Chunky heroin and tar heroin should be ground up to a fine powder before snorting. Some users dissolve dope in water and then squirt it up their noses with a syringe barrel (with the needle taken off).
This is known as she-banging or waterlining.
Snorting has fewer health risks than injecting heroin, but an overdose is still very possible.
What are the Effects of Heroin?
Heroin penetrates the brain expeditiously and binds to opioid receptors in a multitude of areas, notably those involved in pain, pleasure, controlling heart rate, sleeping, and breathing.
What Are Long-Term Effects Of Heroin Use?
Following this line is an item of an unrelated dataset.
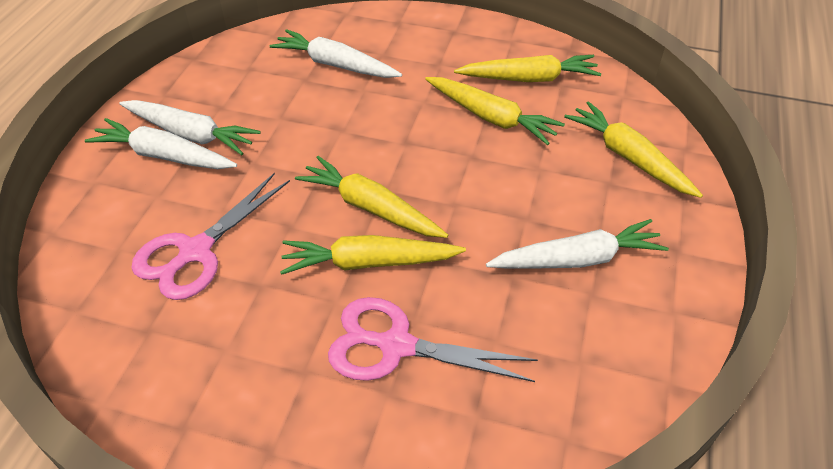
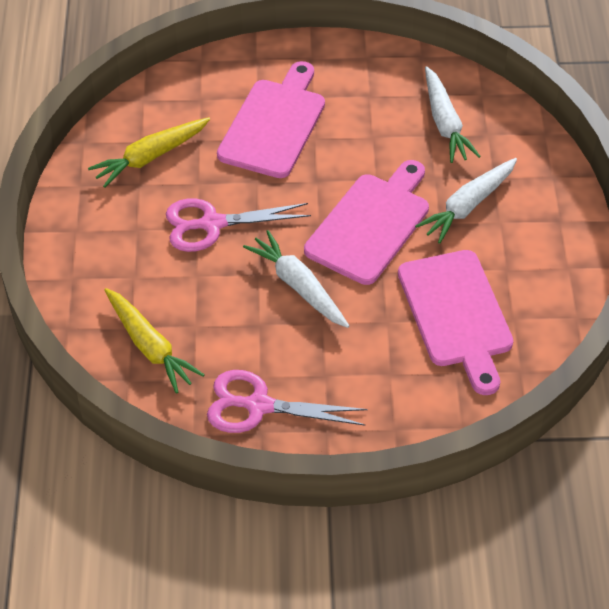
pink cutting board: none = 0 -> [217,61,325,178] [304,160,429,285] [398,250,513,395] = 3
white carrot: [85,118,237,169] [119,100,261,155] [270,29,402,78] [486,219,669,269] = 4 -> [243,230,349,328] [415,158,517,244] [425,66,481,163] = 3
yellow carrot: [280,235,466,275] [295,156,448,238] [425,77,565,145] [454,55,601,82] [564,101,703,198] = 5 -> [88,117,210,188] [104,288,205,394] = 2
Long-term effects of heroin use include the following:
- Addiction
- Collapsed veins due to injection
- A high risk of kidney disease or failure
- Decreased liver function
- Increased risk of blood-borne pathogens and infections (hepatitis B, C, and HIV)
- Abscesses
- A more vulnerable immune system
- Development of pulmonary edema and empyema
- Bacterial infections of the blood vessel linings and valves of the heart
- Insomnia
- Damaged tissue inside the nose from sniffing or snorting the drug
- Stomach cramps
- Lung issues
- The manifestation of antisocial personality disorder
- Depression
- Male sexual dysfunction
- Erratic menstrual cycles in females
Is It Possible to Overdose on Heroin?
Yes. Heroin is highly addictive and an overdose can occur when a user’s intake of the drug is too much for the body to process. The respiratory system is depressed too much, and the person may stop breathing.
The US Centers for Disease Control and Prevention (CDC) reports increases in the number of heroin overdoses in the last few years.
What Does A Heroin Overdose Look Like?
- Breathing often slows or stops.
- Hypoxia may occur, resulting from a decrease in the amount of oxygen going to the brain.
- Serious asthma attacks may occur.
The increasing number of opioid overdoses has resulted in public health efforts to make naloxone available, which can reduce the effects of an overdose if given immediately. Naloxone binds to and blocks opioid receptors from the effects of heroin and helps the user to begin breathing again.
It is imperative to get the person overdosing to a medical professional as quickly as possible even if naloxone has been given.
What is Withdrawal?
If someone who has been using heroin long term suddenly stops, they most likely will experience symptoms of withdrawal.
Heroin withdrawal symptoms may begin a few hours after the drug was last taken. Withdrawal symptoms of heroin may include the following:
- Issues with sleep
- Agitation
- Muscle aches and pains
- Dysentery
- Nausea and heaving
- Leg spasms
- Intense cravings for heroin
Is the Damage of Heroin Use Reversible?
Treatments for heroin addiction include medications, such as buprenorphine and methadone, to help with the withdrawal process and behavioral therapies such as cognitive behavioral therapy (CBT) and contingency management. CBT helps individuals to manage life stressors and modify their drug use behaviors.
Utilizing both medications and behavioral therapies under the guidance of mental health and medical professionals supports the restoration of brain function and behavior. This increases employment rates and lowers both criminal behavior and the probability of contracting a disease.